Seuls ces comités d'action nés de la lutte peuvent réaliser la véritable
milice, comptant non des milliers, mais des dizaines de milliers de
combattants. Seuls les comités d'action couvrant les principaux centres du
pays pourront choisir le moment de passer à des méthodes de lutte plus
décidées, dont la direction leur appartiendra de droit.

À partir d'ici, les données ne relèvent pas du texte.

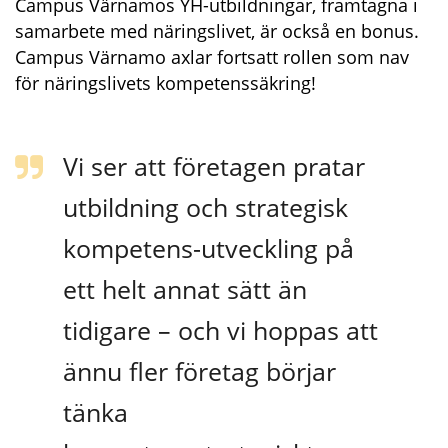
Campus Värnamos YH-utbildningar, framtagna i 
samarbete med näringslivet, är också en bonus. 
Campus Värnamo axlar fortsatt rollen som nav 
för näringslivets kompetenssäkring!
Vi ser att företagen pratar 
utbildning och strategisk 
kompetens-utveckling på 
ett helt annat sätt än 
tidigare – och vi hoppas att 
ännu fler företag börjar 
tänka 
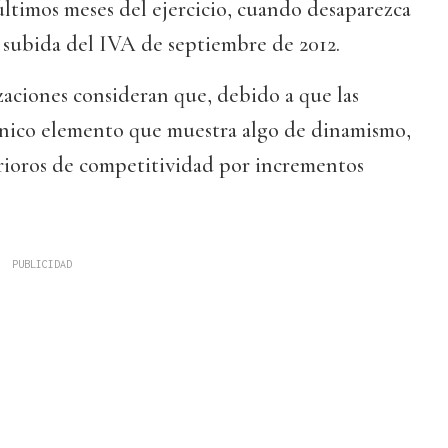
últimos meses del ejercicio, cuando desaparezca
la subida del IVA de septiembre de 2012.
zaciones consideran que, debido a que las
único elemento que muestra algo de dinamismo,
rioros de competitividad por incrementos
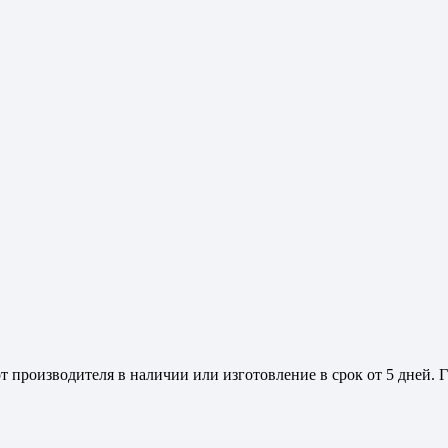
 производителя в наличии или изготовление в срок от 5 дней. 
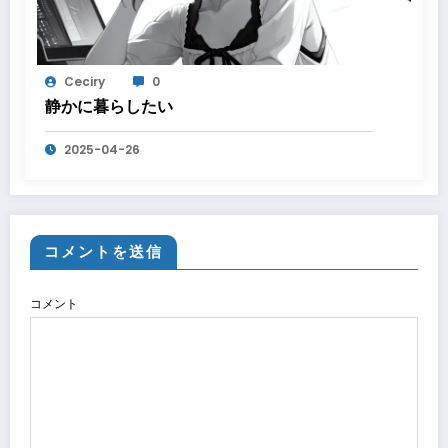
Ceciry
0
静かに暮らしたい
2025-04-26
コメントを送信
コメント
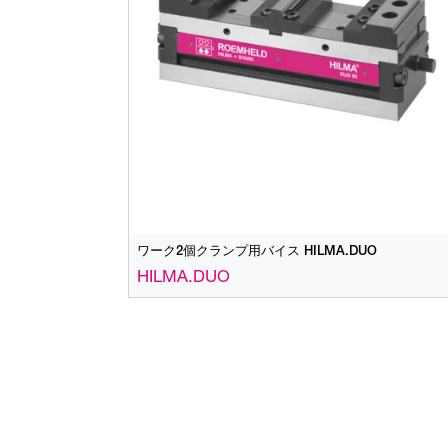
ワーク2個クランプ用バイス HILMA.DUO
HILMA.DUO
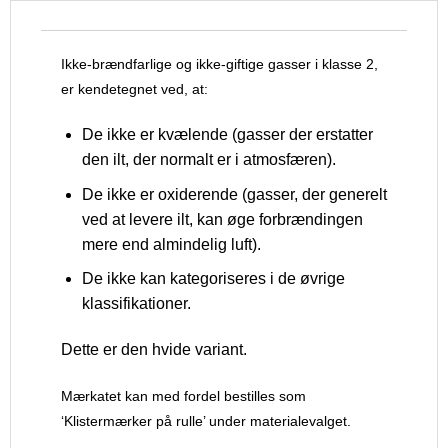
Ikke-brændfarlige og ikke-giftige gasser i klasse 2,
er kendetegnet ved, at:
De ikke er kvælende (gasser der erstatter
den ilt, der normalt er i atmosfæren).
De ikke er oxiderende (gasser, der generelt
ved at levere ilt, kan øge forbrændingen
mere end almindelig luft).
De ikke kan kategoriseres i de øvrige
klassifikationer.
Dette er den hvide variant.
Mærkatet kan med fordel bestilles som
‘Klistermærker på rulle’ under materialevalget.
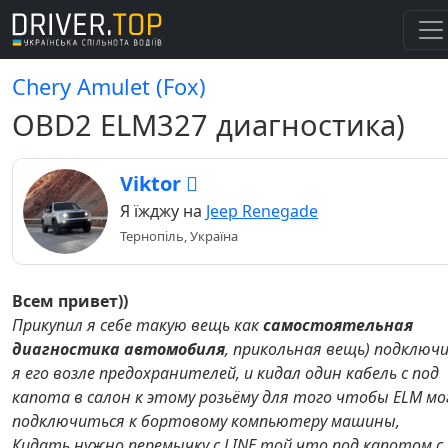
Chery Amulet (Fox)
OBD2 ELM327 диагностика)
Viktor 
Я їжджу на
Jeep Renegade
Тернопіль, Україна
Всем привет))
Прикупил я себе такую вещь как
самостоятельная
диагностика автомобиля
, прикольная вещь) подключ
я его возле предохранителей, и кидал один кабель с под
капота в салон к этому розьёму для того чтобы ELM мо
подключиться к бортовому компьютеру машины,
Кидать нужно перемычку с LINE той что под капотом с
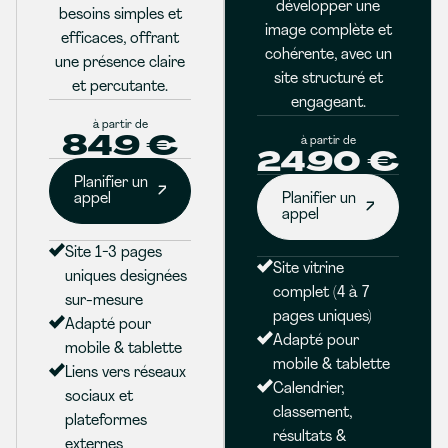
développer une
besoins simples et
image complète et
efficaces, offrant
cohérente, avec un
une présence claire
site structuré et
et percutante.
engageant.
à partir de
849 €
à partir de
2490 €
Planifier un
appel
Planifier un
appel
Site 1-3 pages
Site vitrine
uniques designées
complet (4 à 7
sur-mesure
pages uniques)
Adapté pour
Adapté pour
mobile & tablette
mobile & tablette
Liens vers réseaux
Calendrier,
sociaux et
classement,
plateformes
résultats &
externes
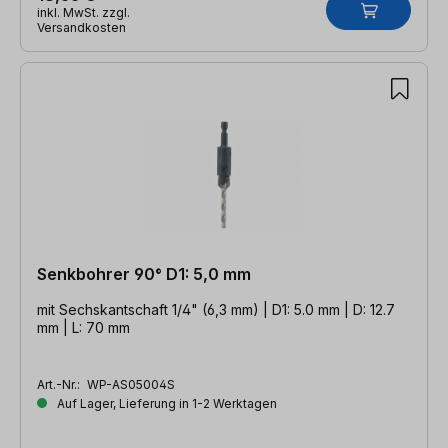
inkl. MwSt. zzgl.
Versandkosten
Senkbohrer 90° D1: 5,0 mm
mit Sechskantschaft 1/4" (6,3 mm) | D1: 5.0 mm | D: 12.7
mm | L: 70 mm
Art.-Nr.:
WP-AS05004S
Auf Lager, Lieferung in 1-2 Werktagen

Il découle des considérations exposées plus haut un certain nombre de
conclusions pour l'activité politique des révolutionnaires prolétariens en
France. La première concerne la prétendue "gauche révolutionnaire". Ce
groupe se caractérise par sa totale incompréhension des lois du mouvement
des masses. Les centristes ont beau bavarder sur "les masses", c'est
toujours sur l'appareil réformiste qu'ils s'orientent. En répétant tels ou
tels mots d'ordre révolutionnaires, Marceau Pivert continue à les
subordonner au principe abstrait de l'"unité organique", qui se révèle en
fait l'unité avec les patriotes contre les révolutionnaires.
Au moment où la question de vie ou de mort pour les masses
révolutionnaires est de briser la résistance des appareils social-patriotes
unis, les centristes de gauche considèrent l'"unité" de ces appareils comme
un bien absolu, situé au-dessus des intérêts de la lutte révolutionnaire. Ne
peut bâtir des comités d'action que celui qui a compris jusqu'au bout la
nécessité de libérer les masses de la direction des traîtres des
social-patriotes. Cependant, Pivert s'accroche à Zyromski, qui s'accroche à
Blum, qui, de concert avec Thorez, s'accroche à Herriot, qui s'accroche à
Laval. Pivert entre dans le système du Front populaire - ce n'est pas pour
rien que la "gauche révolutionnaire" a voté au dernier conseil national la
honteuse résolution de Blum - et le Front populaire entre aussi, comme son
"aile", dans le régime bonapartiste de Laval. Si la direction du Front
populaire (Herriot-Blum-Cachin-Thorez-Zyromski-Pivert) parvient à se
maintenir au cours de la proche période décisive, alors le régime
bonapartiste cédera inévitablement sa place au fascisme.
La condition de la victoire du prolétariat est la liquidation de la
direction actuelle. Le mot d'ordre de l'"unité" devient, dans ces
conditions, non seulement une bêtise, mais un crime. Aucune unité avec les
agents de l'impérialisme français et de la Société des Nations. A leur
direction perfide, il faut opposer les comités d'action révolutionnaires. On
ne peut construire ces comités qu'en démasquant impitoyablement la politique
antirévolutionnaire de la prétendue "gauche révolutionnaire", Marceau Pivert
en tête. Des illusions et des doutes à cet égard ne peuvent, bien entendu,
avoir place dans nos rangs.
Notes
[1] Les candidats socialistes et communistes s'étaient, dans de nombreux
cas, désistés au second tour pour le candidat radical, généralement mieux
placé du fait même du mode de scrutin.
[2] Les bagarres de Limoges, le 17 novembre 1935, avaient revêtu le même
caractère révolutionnaire que celles de Brest et Toulon au début d'août.
Cependant, la propagande des partis socialiste et communiste, les mises en
garde contre les "provocateurs", les appels réitérés au gouvernement pour
une action contre les factieux contribuaient à limiter la portée de ces
événements et, d'une certaine manière, à empêcher leur renouvellement.